Meine Damen und Herren! Zurück zur Berliner Aktualität. Ich bleibe also in Berlin. Ich möchte meine Beurteilung der Gesamtlage deutlich machen: Deutschland befindet sich in einer handfesten krisenhaften Situation. Es ist keine Konjunkturdelle, wie der Kanzler noch zu Beginn dieses Jahres die Situation schöngeredet hat und damit die hohe Arbeitslosigkeit in Deutschland zu begründen versuchte.

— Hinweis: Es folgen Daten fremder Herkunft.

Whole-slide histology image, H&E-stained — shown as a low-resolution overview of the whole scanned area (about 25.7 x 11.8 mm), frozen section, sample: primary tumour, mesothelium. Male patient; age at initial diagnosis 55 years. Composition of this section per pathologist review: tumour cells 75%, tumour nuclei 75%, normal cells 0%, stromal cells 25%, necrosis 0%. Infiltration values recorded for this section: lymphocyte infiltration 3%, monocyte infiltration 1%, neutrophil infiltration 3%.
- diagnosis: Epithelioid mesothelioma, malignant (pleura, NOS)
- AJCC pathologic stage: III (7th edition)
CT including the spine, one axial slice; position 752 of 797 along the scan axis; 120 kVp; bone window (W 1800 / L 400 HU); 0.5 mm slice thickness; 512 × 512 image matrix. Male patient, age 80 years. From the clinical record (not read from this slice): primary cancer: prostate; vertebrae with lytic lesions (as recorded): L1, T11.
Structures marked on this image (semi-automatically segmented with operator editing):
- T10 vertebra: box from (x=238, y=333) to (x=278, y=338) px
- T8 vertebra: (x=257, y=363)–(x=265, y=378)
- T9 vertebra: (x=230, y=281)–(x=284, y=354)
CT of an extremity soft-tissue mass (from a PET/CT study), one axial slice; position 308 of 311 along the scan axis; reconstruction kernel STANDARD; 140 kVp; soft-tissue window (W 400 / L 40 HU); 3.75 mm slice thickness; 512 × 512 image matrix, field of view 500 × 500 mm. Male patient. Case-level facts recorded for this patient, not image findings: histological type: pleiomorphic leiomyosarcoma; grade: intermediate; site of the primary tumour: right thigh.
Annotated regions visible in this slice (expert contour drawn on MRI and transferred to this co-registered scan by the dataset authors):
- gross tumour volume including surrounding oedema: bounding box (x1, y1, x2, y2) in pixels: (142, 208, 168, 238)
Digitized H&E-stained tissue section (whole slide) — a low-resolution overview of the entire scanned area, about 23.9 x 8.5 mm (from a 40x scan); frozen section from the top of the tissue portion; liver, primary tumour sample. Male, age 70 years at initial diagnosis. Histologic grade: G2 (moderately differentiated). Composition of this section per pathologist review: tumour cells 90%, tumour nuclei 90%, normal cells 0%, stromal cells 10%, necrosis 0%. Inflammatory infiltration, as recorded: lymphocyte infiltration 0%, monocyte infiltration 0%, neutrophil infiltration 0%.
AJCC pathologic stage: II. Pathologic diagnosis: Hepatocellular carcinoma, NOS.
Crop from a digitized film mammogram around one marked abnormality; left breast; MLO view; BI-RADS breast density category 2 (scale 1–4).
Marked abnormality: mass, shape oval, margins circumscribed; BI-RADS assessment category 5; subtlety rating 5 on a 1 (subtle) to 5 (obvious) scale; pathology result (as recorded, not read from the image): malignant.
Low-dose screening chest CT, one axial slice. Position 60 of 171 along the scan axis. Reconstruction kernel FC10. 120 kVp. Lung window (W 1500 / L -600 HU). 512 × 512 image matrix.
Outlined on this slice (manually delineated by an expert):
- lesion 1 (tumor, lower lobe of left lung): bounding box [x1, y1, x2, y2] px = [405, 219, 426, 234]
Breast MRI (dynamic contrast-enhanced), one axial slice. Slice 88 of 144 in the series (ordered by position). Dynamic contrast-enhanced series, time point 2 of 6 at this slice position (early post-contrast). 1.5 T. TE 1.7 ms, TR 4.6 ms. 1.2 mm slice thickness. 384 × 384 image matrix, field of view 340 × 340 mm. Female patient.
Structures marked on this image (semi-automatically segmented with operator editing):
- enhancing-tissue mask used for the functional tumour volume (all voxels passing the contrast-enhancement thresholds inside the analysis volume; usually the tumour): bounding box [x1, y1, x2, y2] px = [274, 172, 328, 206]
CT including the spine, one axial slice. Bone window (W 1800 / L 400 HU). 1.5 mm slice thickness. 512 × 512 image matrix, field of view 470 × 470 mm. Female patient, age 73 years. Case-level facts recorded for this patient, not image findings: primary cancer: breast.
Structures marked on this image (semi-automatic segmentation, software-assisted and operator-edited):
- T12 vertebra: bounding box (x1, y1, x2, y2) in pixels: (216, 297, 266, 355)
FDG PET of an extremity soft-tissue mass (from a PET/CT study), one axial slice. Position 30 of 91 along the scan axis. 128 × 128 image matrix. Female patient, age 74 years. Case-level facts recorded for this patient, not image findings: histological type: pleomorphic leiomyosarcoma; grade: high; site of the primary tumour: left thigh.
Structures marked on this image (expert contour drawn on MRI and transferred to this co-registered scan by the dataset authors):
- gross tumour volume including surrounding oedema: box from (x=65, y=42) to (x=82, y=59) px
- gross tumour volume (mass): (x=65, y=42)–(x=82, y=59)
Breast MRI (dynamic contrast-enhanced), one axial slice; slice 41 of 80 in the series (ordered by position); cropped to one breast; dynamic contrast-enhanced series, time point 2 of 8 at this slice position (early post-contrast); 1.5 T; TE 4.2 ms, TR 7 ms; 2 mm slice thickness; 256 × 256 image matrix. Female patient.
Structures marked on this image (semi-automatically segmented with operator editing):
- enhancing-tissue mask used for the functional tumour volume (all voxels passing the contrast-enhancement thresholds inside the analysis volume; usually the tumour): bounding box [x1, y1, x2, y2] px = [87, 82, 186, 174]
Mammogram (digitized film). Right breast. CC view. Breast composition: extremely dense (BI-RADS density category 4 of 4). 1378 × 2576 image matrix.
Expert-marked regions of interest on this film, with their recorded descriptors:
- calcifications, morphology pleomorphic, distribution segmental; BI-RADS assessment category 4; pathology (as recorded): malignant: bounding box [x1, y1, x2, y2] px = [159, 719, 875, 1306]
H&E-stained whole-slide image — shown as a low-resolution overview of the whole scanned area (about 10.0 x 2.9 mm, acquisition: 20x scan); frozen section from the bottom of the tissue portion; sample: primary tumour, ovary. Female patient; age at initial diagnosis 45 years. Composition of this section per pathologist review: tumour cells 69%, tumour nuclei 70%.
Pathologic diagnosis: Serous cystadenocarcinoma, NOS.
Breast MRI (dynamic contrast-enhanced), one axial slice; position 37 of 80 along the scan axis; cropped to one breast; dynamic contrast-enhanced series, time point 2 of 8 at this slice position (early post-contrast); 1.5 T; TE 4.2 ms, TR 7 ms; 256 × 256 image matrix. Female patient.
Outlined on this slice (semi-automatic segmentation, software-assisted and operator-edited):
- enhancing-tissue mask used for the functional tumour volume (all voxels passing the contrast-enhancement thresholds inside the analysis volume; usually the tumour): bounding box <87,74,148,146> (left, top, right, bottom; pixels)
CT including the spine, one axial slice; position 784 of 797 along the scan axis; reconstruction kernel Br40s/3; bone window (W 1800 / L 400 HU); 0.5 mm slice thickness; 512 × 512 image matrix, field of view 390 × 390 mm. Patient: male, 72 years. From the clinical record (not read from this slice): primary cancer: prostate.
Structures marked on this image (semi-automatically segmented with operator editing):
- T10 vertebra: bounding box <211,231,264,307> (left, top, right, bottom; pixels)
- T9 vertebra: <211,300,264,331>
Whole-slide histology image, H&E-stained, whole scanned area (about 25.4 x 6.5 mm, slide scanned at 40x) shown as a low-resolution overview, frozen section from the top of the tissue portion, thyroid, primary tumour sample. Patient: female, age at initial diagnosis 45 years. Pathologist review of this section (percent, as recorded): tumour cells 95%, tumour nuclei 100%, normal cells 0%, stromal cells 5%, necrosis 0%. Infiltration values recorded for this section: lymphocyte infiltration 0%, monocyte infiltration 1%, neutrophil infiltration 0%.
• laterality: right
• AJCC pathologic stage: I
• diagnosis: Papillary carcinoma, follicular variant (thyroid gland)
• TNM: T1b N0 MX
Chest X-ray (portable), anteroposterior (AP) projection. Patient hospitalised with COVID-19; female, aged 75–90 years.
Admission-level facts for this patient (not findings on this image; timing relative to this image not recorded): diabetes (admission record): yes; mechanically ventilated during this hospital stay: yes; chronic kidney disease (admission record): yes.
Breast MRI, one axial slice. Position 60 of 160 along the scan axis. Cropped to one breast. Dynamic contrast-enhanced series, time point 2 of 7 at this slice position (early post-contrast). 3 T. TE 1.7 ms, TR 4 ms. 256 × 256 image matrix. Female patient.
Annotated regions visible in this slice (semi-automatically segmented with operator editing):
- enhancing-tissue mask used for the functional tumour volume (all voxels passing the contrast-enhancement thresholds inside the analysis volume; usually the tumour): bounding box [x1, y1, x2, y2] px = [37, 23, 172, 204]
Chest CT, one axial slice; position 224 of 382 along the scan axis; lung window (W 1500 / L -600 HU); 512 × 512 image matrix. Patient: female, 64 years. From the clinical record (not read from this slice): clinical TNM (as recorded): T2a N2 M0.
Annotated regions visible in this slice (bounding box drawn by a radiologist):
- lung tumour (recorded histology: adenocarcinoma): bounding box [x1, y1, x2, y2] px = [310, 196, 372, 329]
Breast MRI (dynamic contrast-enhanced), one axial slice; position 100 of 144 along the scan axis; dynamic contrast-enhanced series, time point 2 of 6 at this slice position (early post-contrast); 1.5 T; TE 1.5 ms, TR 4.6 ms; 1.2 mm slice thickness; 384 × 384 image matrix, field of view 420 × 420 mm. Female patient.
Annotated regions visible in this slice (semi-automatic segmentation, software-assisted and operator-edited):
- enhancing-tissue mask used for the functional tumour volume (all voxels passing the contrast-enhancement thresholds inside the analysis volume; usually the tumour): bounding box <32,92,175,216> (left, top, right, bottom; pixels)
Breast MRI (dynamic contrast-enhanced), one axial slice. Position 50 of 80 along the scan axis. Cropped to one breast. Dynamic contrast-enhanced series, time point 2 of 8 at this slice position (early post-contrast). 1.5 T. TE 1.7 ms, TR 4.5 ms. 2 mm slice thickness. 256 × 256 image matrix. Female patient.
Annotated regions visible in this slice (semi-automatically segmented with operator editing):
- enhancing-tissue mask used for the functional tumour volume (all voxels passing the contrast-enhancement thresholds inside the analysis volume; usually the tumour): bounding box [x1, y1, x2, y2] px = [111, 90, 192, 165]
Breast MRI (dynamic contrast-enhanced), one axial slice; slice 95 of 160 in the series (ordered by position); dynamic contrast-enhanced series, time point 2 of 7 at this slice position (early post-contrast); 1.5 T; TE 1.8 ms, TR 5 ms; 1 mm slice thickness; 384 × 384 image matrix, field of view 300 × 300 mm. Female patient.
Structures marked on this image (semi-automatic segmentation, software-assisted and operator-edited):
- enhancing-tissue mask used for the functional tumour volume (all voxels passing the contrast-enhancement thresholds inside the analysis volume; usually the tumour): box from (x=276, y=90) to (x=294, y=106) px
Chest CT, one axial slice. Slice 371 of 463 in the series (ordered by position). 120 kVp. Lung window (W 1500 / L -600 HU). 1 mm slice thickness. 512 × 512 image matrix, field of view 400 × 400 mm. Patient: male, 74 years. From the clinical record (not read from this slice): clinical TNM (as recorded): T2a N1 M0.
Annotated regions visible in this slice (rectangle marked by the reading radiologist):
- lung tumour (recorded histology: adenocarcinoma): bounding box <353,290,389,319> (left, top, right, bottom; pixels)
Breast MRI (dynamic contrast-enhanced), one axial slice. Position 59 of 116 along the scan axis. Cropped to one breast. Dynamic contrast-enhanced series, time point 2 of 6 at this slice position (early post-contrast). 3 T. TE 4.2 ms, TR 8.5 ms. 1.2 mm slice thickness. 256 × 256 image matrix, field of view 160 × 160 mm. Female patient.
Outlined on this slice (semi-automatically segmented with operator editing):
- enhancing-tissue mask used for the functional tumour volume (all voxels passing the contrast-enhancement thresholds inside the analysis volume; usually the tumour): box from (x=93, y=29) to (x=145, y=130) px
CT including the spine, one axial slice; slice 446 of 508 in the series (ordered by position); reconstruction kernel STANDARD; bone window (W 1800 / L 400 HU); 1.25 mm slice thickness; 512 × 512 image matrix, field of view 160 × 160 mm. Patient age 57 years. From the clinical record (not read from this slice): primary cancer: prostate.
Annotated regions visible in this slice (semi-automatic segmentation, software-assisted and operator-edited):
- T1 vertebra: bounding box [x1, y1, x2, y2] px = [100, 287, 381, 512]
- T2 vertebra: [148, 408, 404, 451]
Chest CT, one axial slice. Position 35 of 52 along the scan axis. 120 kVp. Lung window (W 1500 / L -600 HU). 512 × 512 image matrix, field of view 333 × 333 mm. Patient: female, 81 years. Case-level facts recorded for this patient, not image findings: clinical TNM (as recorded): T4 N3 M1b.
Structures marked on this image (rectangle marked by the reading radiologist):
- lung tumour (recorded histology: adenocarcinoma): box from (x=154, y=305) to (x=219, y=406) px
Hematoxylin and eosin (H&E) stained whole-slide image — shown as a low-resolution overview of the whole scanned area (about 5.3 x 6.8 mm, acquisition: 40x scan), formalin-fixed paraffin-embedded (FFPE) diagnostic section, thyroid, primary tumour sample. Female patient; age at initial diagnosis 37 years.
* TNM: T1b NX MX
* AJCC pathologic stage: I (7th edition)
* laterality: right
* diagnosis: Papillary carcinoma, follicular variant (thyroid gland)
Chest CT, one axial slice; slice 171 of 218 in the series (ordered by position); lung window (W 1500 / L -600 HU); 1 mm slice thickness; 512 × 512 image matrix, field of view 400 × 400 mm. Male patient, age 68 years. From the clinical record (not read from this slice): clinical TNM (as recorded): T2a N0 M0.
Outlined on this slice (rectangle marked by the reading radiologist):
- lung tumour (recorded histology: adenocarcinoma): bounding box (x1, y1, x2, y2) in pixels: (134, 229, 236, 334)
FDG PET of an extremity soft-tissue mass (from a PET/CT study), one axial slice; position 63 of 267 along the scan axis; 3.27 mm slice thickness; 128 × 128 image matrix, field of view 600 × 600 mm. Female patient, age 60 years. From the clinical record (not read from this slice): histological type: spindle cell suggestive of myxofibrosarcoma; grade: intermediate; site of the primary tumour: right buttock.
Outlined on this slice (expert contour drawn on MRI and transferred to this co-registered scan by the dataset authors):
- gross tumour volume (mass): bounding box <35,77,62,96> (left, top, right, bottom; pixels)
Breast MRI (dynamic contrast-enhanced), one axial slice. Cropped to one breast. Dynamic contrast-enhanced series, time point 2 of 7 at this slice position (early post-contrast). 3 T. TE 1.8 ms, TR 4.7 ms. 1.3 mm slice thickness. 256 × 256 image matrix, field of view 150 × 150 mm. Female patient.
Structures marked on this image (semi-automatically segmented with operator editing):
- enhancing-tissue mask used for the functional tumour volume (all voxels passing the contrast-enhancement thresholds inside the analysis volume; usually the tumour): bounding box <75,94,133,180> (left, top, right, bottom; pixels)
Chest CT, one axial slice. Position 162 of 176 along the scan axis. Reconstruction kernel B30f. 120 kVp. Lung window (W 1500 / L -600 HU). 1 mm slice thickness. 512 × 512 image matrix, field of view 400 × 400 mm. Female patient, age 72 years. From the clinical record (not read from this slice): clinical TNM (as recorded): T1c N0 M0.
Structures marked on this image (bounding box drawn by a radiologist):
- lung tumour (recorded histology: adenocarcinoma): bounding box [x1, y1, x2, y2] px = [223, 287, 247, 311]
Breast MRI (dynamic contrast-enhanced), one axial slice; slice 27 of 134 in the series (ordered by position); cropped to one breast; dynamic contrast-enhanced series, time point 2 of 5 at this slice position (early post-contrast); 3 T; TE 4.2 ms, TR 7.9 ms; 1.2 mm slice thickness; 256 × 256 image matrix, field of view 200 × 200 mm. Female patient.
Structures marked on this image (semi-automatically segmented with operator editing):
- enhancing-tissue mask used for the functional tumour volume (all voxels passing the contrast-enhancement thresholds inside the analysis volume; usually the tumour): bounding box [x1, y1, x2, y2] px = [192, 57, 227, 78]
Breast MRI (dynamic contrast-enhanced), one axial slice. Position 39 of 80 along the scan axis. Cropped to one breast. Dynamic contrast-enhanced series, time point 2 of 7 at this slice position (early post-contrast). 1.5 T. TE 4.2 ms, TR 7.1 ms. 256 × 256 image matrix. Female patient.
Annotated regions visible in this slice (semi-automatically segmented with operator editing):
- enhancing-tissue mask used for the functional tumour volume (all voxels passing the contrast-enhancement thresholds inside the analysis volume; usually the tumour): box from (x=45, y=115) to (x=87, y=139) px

Die Schuld allein auf die kränkelnde Weltwirtschaft, auf eine allgemeine Rezession, auf börsenpolitische Turbulenzen zu verkürzen, geht nicht nur an der Sache vorbei, sondern ist auch ein Davonstehlen der rot-grünen Bundesregierung aus der eigenen Verantwortung, meine Damen und Herren.

(Zustimmung bei der FDP)

Deutschland hat in den letzten vier Jahren nicht nur bezogen auf die Pisa-Studie und das Thema Bildung seine Hausaufgaben nicht gemacht. Die deutsche Regierungspolitik schiebt einen gewaltigen Reformstau mit einer immer gewaltiger werdenden Bugwelle vor sich her.

Dabei werden die Schwächeren - dazu zählt bekannterweise auch Sachsen-Anhalt - zuallererst und mit der ganzen negativen Energie getroffen. Selbst die sozialdemokratische Spitze in Sachsen-Anhalt - das fand ich sehr interessant und Püchel-ehrlich - sprach in der Presse von einem verpatzten Start des Bundeskanzlers. Mir ist klar, dass Sie damit sehr weit gegangen sind. Manche sagen auch: Der Kanzler wird müde. Er muss zur Jagd getragen werden. Vorgestern soll er sogar mit Rücktritt gedroht haben.